Désaccord entre la France et l'Allemagne

sur l'utilisation

du Fonds européen de stabilité financière

 

merkel-sarkozy.jpgParis et Berlin sont en désaccord sur les moyens par lesquels le Fonds européen de stabilité financière (FESF) pourrait intervenir sur les marchés obligataires et aider les banques européennes en difficultés.
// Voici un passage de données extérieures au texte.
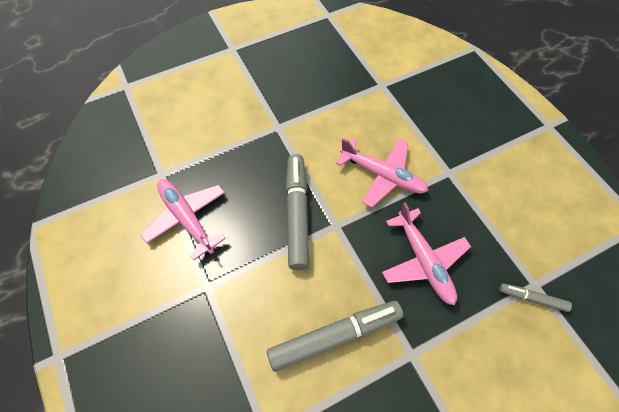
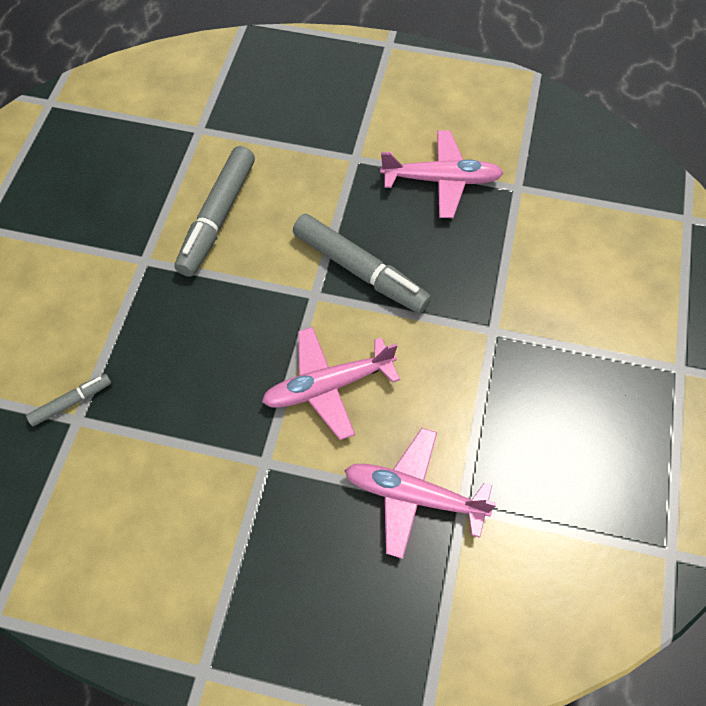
camera: 130 degrees right, 0 degrees up
(423, 260) = (203, 340): pink plane -> pink plane (414, 496)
Nicolas Sarkozy a déclaré vendredi, en déplacement à l'étranger, qu'il pourrait évoquer dimanche la question d'une recapitalisation éventuelle des banques avec la chancelière allemande Angela Merkel à Berlin.

 

Le gouvernement français entend utiliser au maximum les mécanismes de secours européens pour aider les banques du pays, contre l'avis de Berlin.

 

Selon "une source diplomatique à Bruxelles", les deux pays ne parviennent pas à se mettre d'accord sur les directives d'application du "nouveau FESF", le mécanisme de secours européen dont le renforcement a été décidé en juillet dernier.

 

Pour entrer en vigueur, ce renforcement doit encore être ratifié par la Slovaquie, qui traîne des pieds, et surtout traduit en directives d'application.

 

En réalité, Paris plaide pour une interprétation la plus large possible des nouveaux instruments européens : le rachat d'obligations de pays surendettés, destiné à calmer les marchés, et l'octroi de fonds aux Etats pour recapitaliser les banques.

 

Le gouvernement allemand, dont la marge de manœuvre est plus étroite en raison du grand pouvoir du Parlement, récemment renforcé par un arrêt de la Cour constitutionnelle, s'oppose farouchement à ce "laisser-faire ».

 

Jeudi encore, la chancelière allemande Angela Merkel avait affirmé qu'il ne "fallait pas hésiter" à recapitaliser les banques européennes, pour les renforcer face à la crise de la dette. Mais elle a souligné que l'utilisation des fonds européens n'était justifiée que "si la stabilité de la zone euro était menacée".

 

Le président français Nicolas Sarkozy et Mme Merkel se rencontrent dimanche à Berlin.